I think it could work, but everyone who hears the name will be asking you where you heard it and why you picked it, so you’d better be sure you feel super confident about using it.
[name_m]Ragnar[/name_m] definitely feels like a viking name with all of those good and bad associations. Also it sounds like Ragnarök which is basically the Norse equivalent of Armageddon, which everyone who’s seen the popular [name_m]Thor[/name_m] movie with be very aware of.
You say you want a name that avoids bad associations, but this name feels far from neutral to me.
On the plus side the name is unique and epic, a name fit for a warrior.
A couple of other names that feel similarly epic you might consider: [name_m]Thorin[/name_m], [name_m]Odin[/name_m], [name_m]Orin[/name_m], [name_m]Alaric[/name_m], [name_m]Perseus[/name_m].
I brought up the ragnarök too, but it didn’t bother him at all. I’m not 100% sure yet if I’m happy with the connection, which is one of the reasons I’m not fully commited to it yet. When it comes to myth-related names though, I realise there’s only few options that doesn’t have any “dark” stories attached.
Thanks! [name_m]Thorin[/name_m] is out because he had a dog named [name_m]Thor[/name_m]. [name_m]Alaric[/name_m] and [name_m]Perseus[/name_m] are actually on the list too. I used to mix a bunch of unusual names into combos for hypothetical kids, but now a real one is on the way I wonder how unique and epic we could go.
It doesn’t sound like you’re very close to choosing the one. I’d say there’s quite a big gap between your feelings and your husband’s feelings for [name_m]Ragnar[/name_m] right now.
Your husband being pretty much set on the name puts you in a difficult position since there’s inevitability more pressure on you to accept it or find reasons to accept it.

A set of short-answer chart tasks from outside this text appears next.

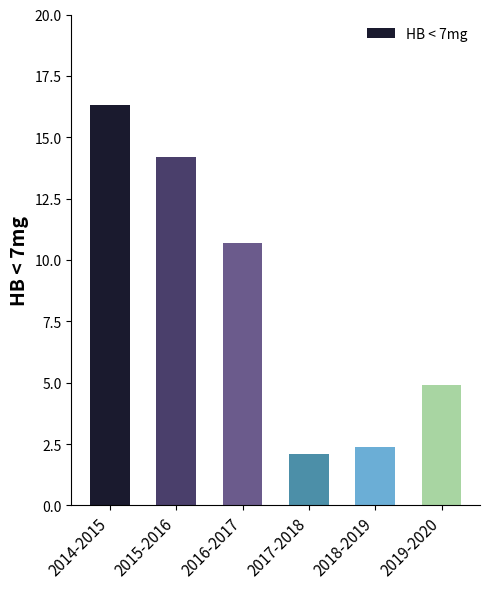

What is the difference between the values at 2018-2019 and 2019-2020?

2.5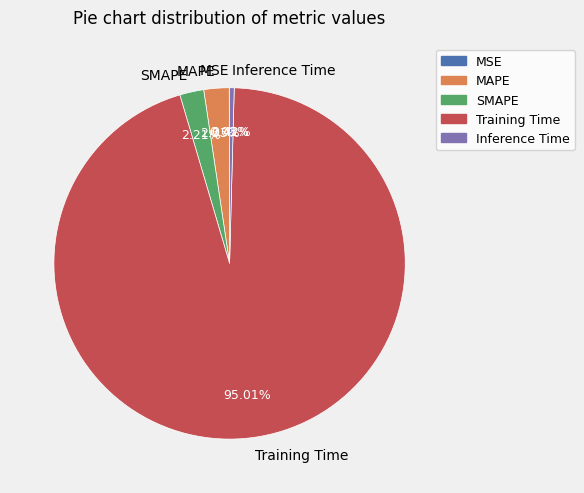

Which has a higher value, MAPE or Training Time?

Training Time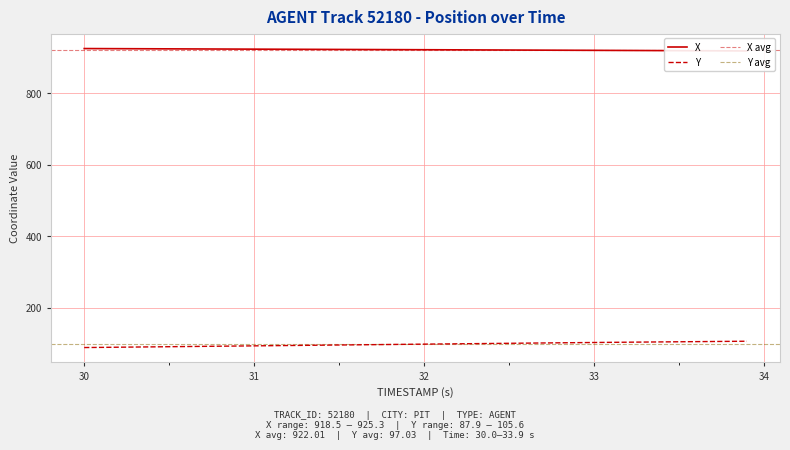

Does the chart display data point markers on the line(s)?

No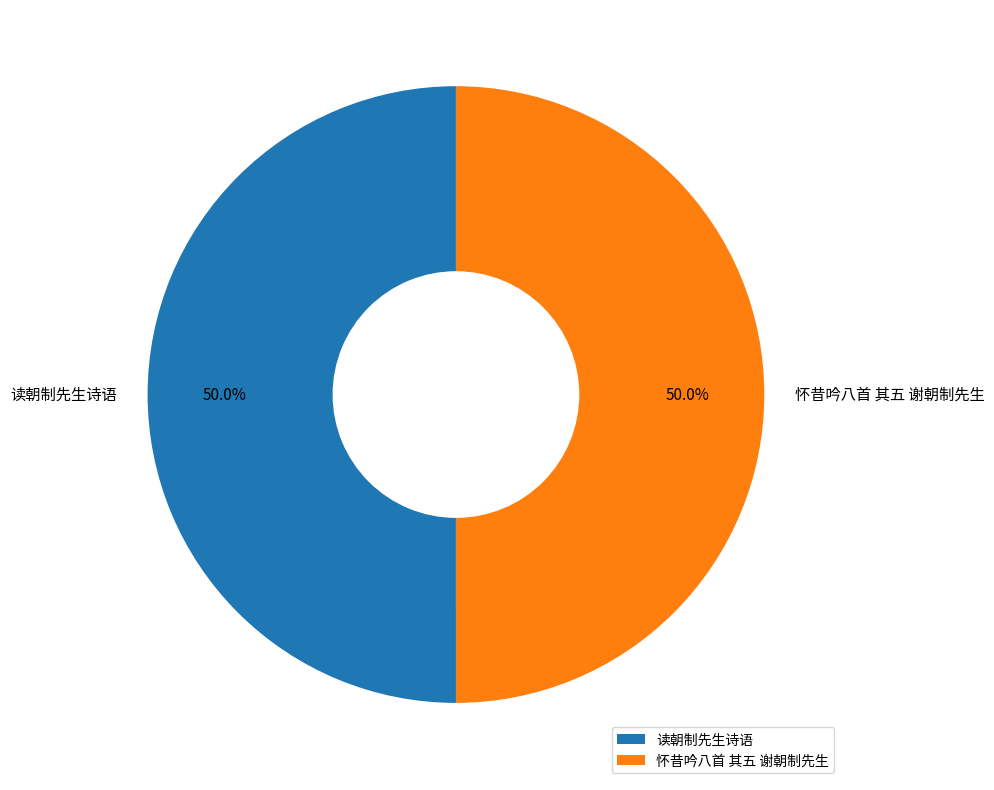

Combined, what portion of the pie is 读朝制先生诗语 and 怀昔吟八首 其五 谢朝制先生?

100.0%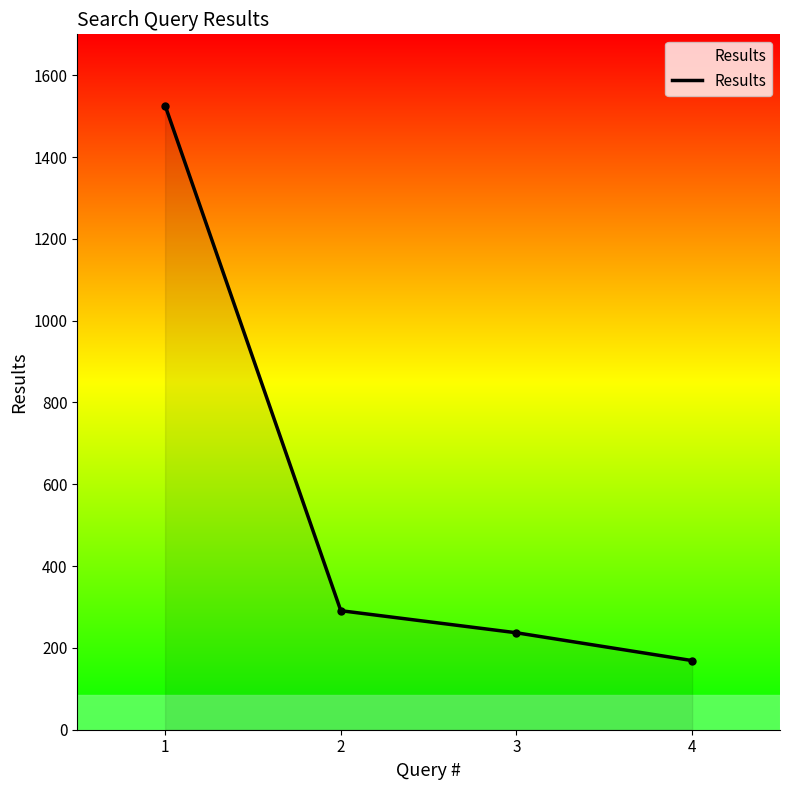

What is the change in value from 1 to 4?

-1357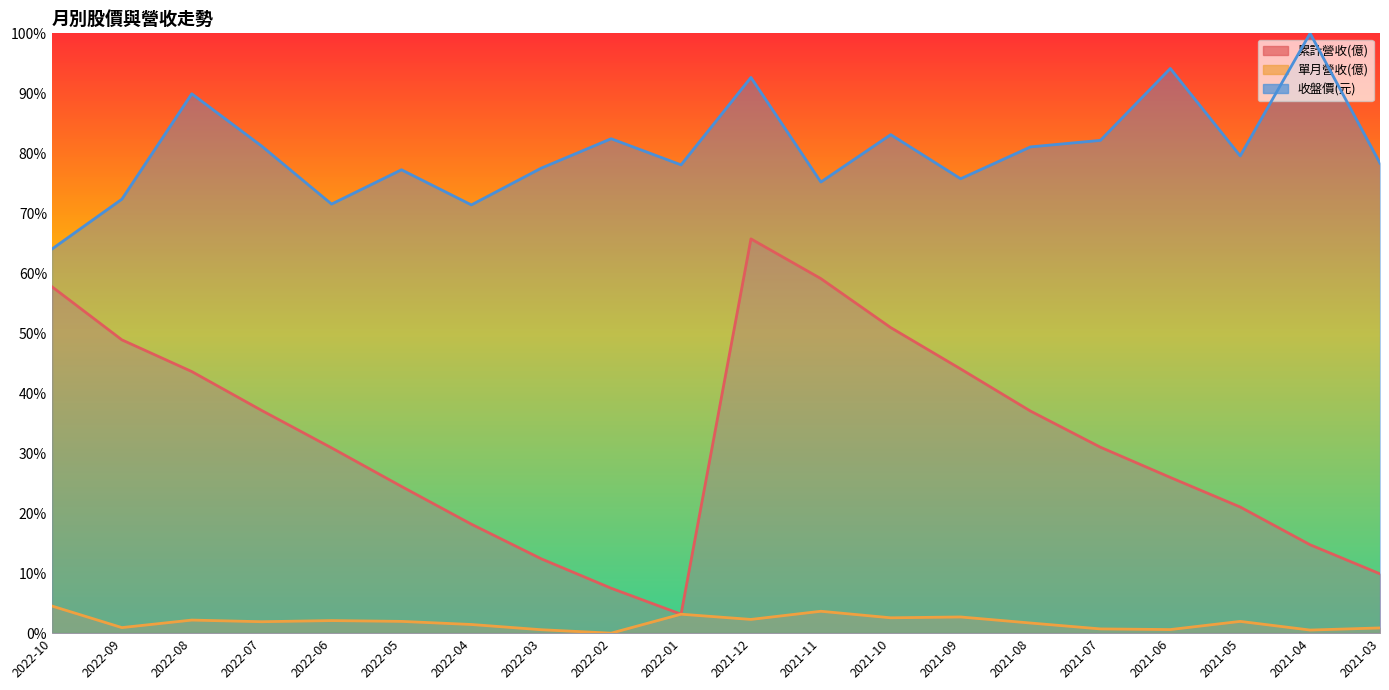

Rank the series by their maximum value, from lowest to highest.

單月營收(億), 累計營收(億), 收盤價(元)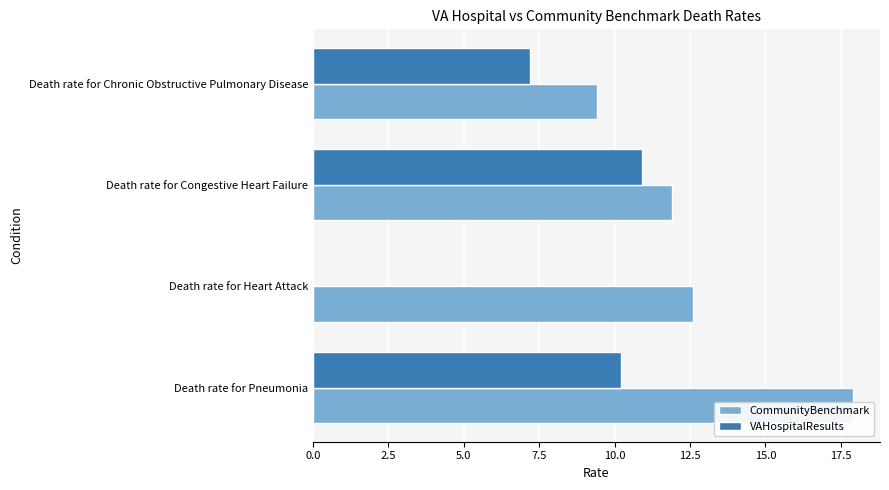

The CommunityBenchmark series shows 21.8 at Death rate for Heart Attack. True or false?

False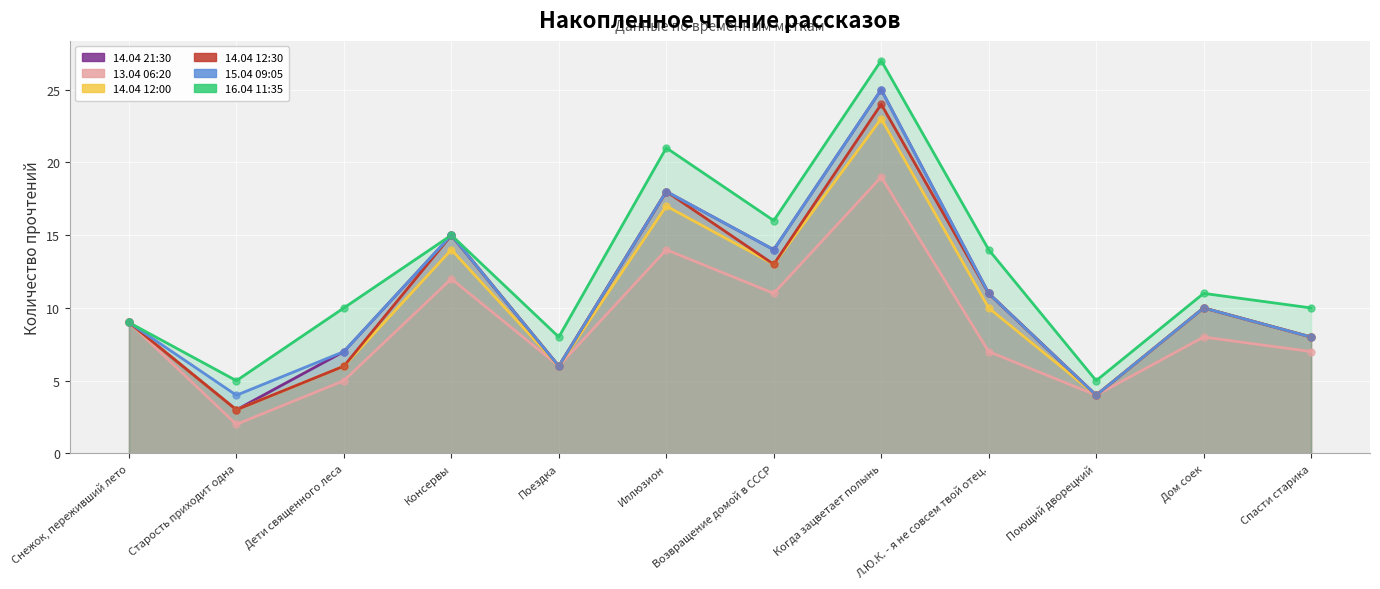

What is the total value across all series at Старость приходит одна?

20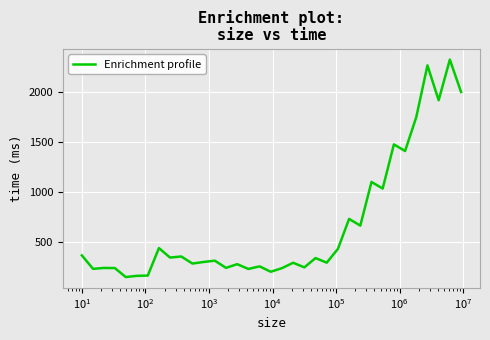

What is the maximum value shown in the chart?

2329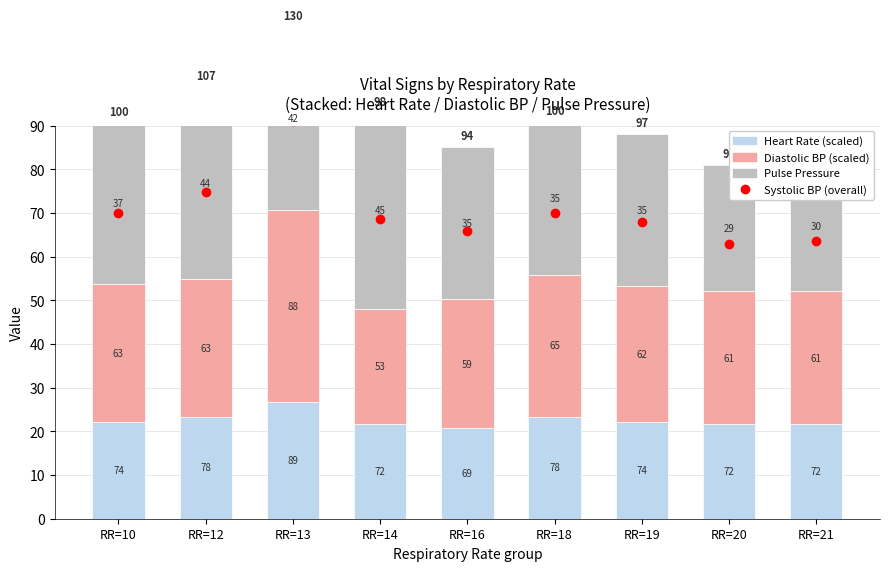

Which has a higher value, RR=21 or RR=19?

RR=19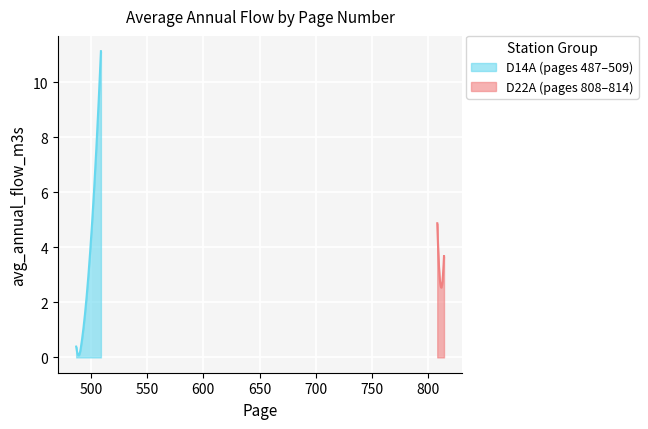

List the labels in order of value, smallest first.

489, 487, 493, 813, 814, 808, 509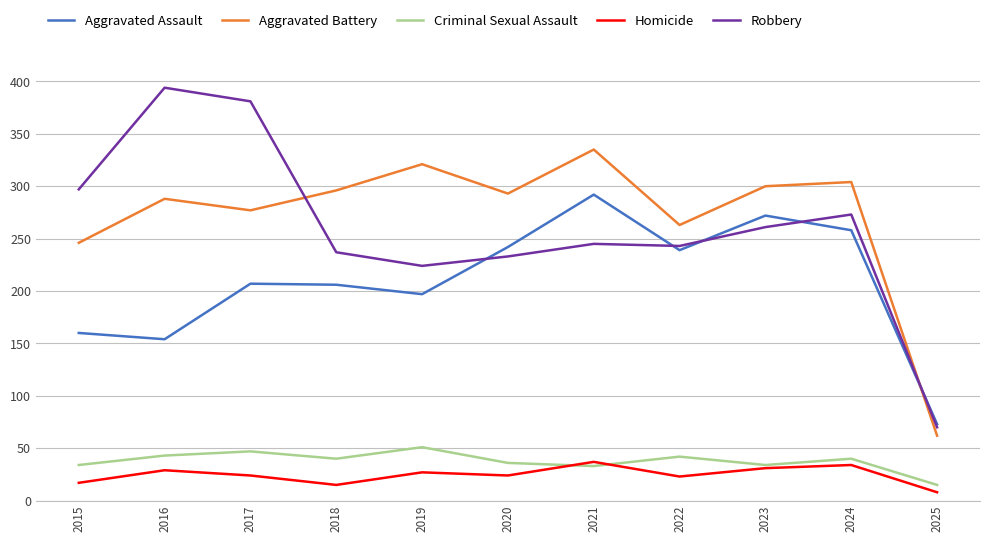

True or false: Criminal Sexual Assault has a value of 59 at 2020.

False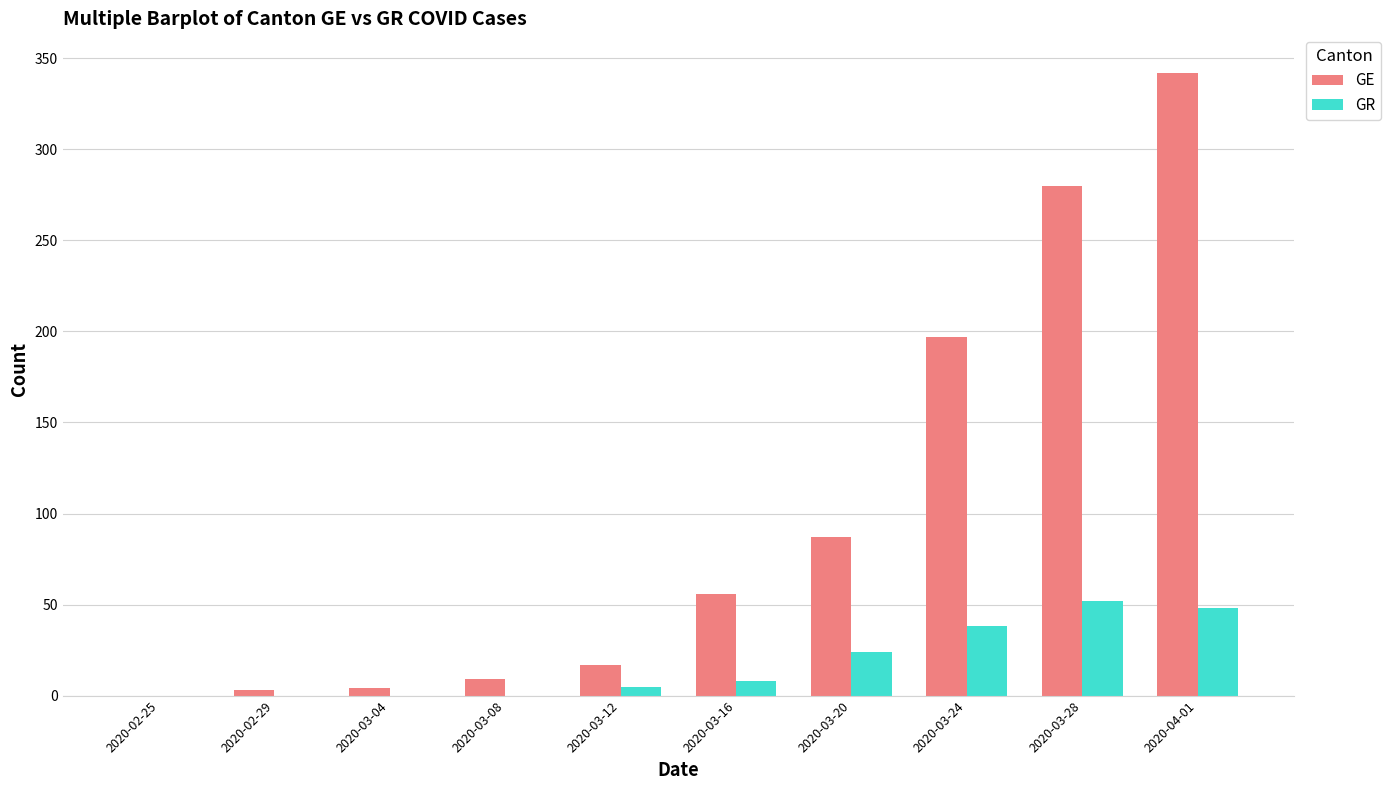

Which series changed the most between 2020-03-08 and 2020-03-12?

GE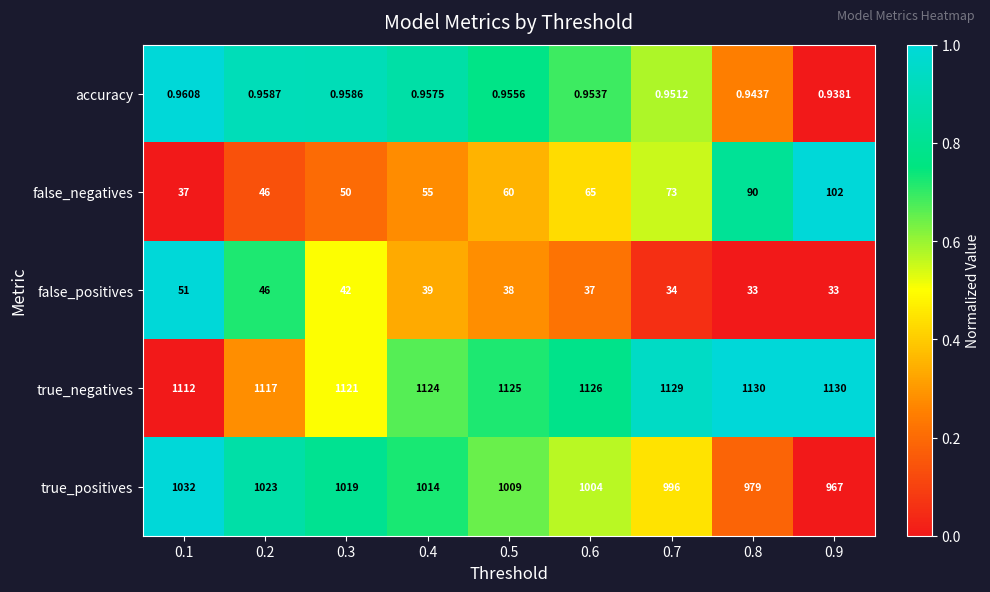

List the series in order of their peak value, lowest first.

accuracy, false_positives, false_negatives, true_positives, true_negatives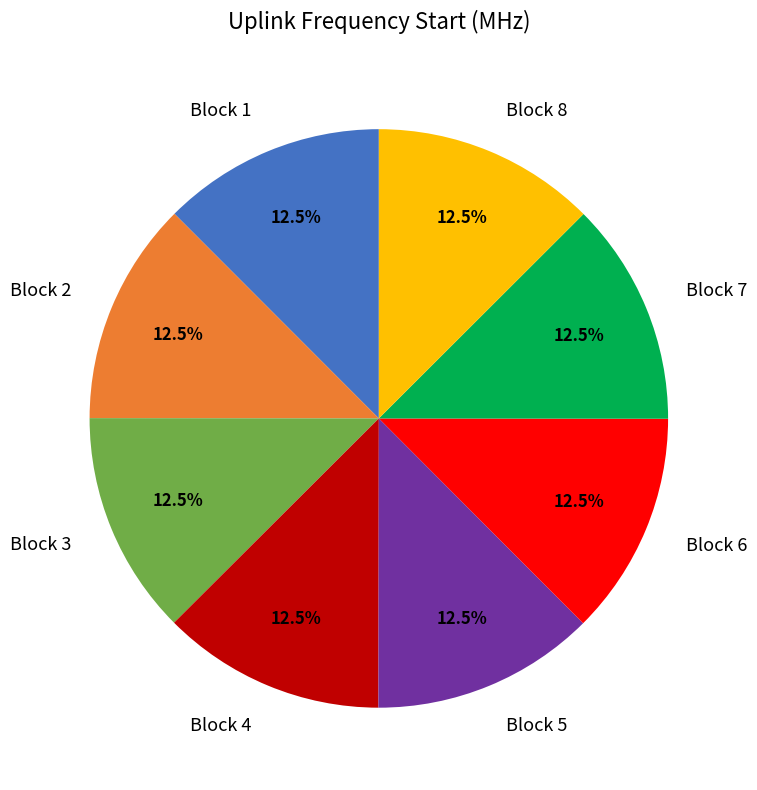

Does Block 7 account for over 50% of the chart?

No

But I think it’s important to treat [name_m]Ragnar[/name_m] the same as you’ve done with any other names you’ve discussed. If your other favourites go on a short list, ask yourself if you like [name_m]Ragnar[/name_m] as much as those names? If yes, then it can go on the shortlist for the time being. But I would want to make it clear to your husband now that other names are still on the table.
[name_m]Magnus[/name_m] was a name we discussed for our son but we decided to put it on a ‘back-up’ list instead of our shortlist because there was something holding him back. I wanted a back-up list in case all the names on our short list didn’t feel right when the time came. You never know if feelings might change on those maybes. Perhaps you could do the same with names your husband liked before changing his mind.
If you’re interested, an exercise we found helpful when we wanted to narrow things down further was to individually rank the names on our list as 1, 2 or 3 for most preferred to least preferred. We ranked them without the other seeing the rankings so we wouldn’t be influenced. Names that received a 1 from both of us were our front runners. Any names that received 3 were out of the running.